- [WHAT IS EXPECTED]: The listing below is to be copied exactly, with pictures excluded.

(DATA TO EXAMINE begins)

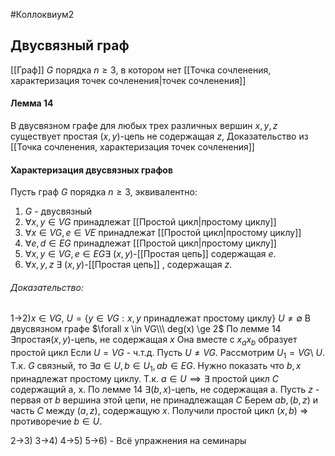 #Коллоквиум2 

## Двусвязный граф

[[Граф]] $G$ порядка $n \ge 3$, в котором нет [[Точка сочленения, характеризация точек сочленения|точек сочленения]]

#### Лемма 14
В двусвязном графе для любых трех различных вершин $x,y,z$ существует простая $(x, y)$-цепь не содержащая $z$,
Доказательство из [[Точка сочленения, характеризация точек сочленения]]

#### Характеризация двусвязных графов
Пусть граф $G$ порядка $n \ge 3$, эквивалентно:
1) $G$ - двусвязный
2) $\forall x,y \in VG$ принадлежат [[Простой цикл|простому циклу]]
3) $\forall x \in VG, e \in VE$ принадлежат [[Простой цикл|простому циклу]]
4) $\forall e, d \in EG$ принадлежат [[Простой цикл|простому циклу]]
5) $\forall x,y \in VG, e \in EG \exists$ $(x,y)$-[[Простая цепь]] содержащая $e$.
6) $\forall x,y,z\ \exists$ $(x,y)$-[[Простая цепь]] , содержащая $z$.

###### Доказательство:
1->2)$x \in VG$, $U = \{y \in VG: x,y \text{ принадлежат простому циклу}\}$
$U \ne \emptyset$ В двусвязном графе $\forall x \in VG\\\ deg(x) \ge 2$ 
По лемме 14 $\exists \text{простая} (x,y)\text{-цепь, не содержащая } x$
Она вместе с $x_a x_b$ образует простой цикл
Если $U = VG$ - ч.т.д.
Пусть $U \ne VG$. Рассмотрим $U_1 = VG$\ $U$.
Т.к. $G$ связный, то $\exists a \in U, b \in U_1, ab \in EG$. Нужно показать что $b, x$ принадлежат простому циклу. Т.к. $a \in U \implies \exists$ простой цикл $С$ содержащий а, х. По лемме 14 $\exists (b, x)$-цепь, не содержащая a.
Пусть $z$ - первая от $b$ вершина этой цепи, не принадлежащая $C$
Берем $ab, (b,z)$ и часть $C$ между $(a,z)$, содержащую $x$. Получили простой цикл $(x, b)$ => противоречие $b \in U$.

2->3) 
3->4)
4->5)
5->6) - Всё упражнения на семинары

(DATA TO EXAMINE ends)

- [FINISHED TASK]:
 #Коллоквиум2 

## Двусвязный граф

[[Граф]] $G$ порядка $n \ge 3$, в котором нет [[Точка сочленения, характеризация точек сочленения|точек сочленения]]

#### Лемма 14
В двусвязном графе для любых трех различных вершин $x,y,z$ существует простая $(x, y)$-цепь не содержащая $z$,
Доказательство из [[Точка сочленения, характеризация точек сочленения]]

#### Характеризация двусвязных графов
Пусть граф $G$ порядка $n \ge 3$, эквивалентно:
1) $G$ - двусвязный
2) $\forall x,y \in VG$ принадлежат [[Простой цикл|простому циклу]]
3) $\forall x \in VG, e \in VE$ принадлежат [[Простой цикл|простому циклу]]
4) $\forall e, d \in EG$ принадлежат [[Простой цикл|простому циклу]]
5) $\forall x,y \in VG, e \in EG \exists$ $(x,y)$-[[Простая цепь]] содержащая $e$.
6) $\forall x,y,z\ \exists$ $(x,y)$-[[Простая цепь]] , содержащая $z$.

###### Доказательство:
1->2)$x \in VG$, $U = \{y \in VG: x,y \text{ принадлежат простому циклу}\}$
$U \ne \emptyset$ В двусвязном графе $\forall x \in VG\\\ deg(x) \ge 2$ 
По лемме 14 $\exists \text{простая} (x,y)\text{-цепь, не содержащая } x$
Она вместе с $x_a x_b$ образует простой цикл
Если $U = VG$ - ч.т.д.
Пусть $U \ne VG$. Рассмотрим $U_1 = VG$\ $U$.
Т.к. $G$ связный, то $\exists a \in U, b \in U_1, ab \in EG$. Нужно показать что $b, x$ принадлежат простому циклу. Т.к. $a \in U \implies \exists$ простой цикл $С$ содержащий а, х. По лемме 14 $\exists (b, x)$-цепь, не содержащая a.
Пусть $z$ - первая от $b$ вершина этой цепи, не принадлежащая $C$
Берем $ab, (b,z)$ и часть $C$ между $(a,z)$, содержащую $x$. Получили простой цикл $(x, b)$ => противоречие $b \in U$.

2->3) 
3->4)
4->5)
5->6) - Всё упражнения на семинары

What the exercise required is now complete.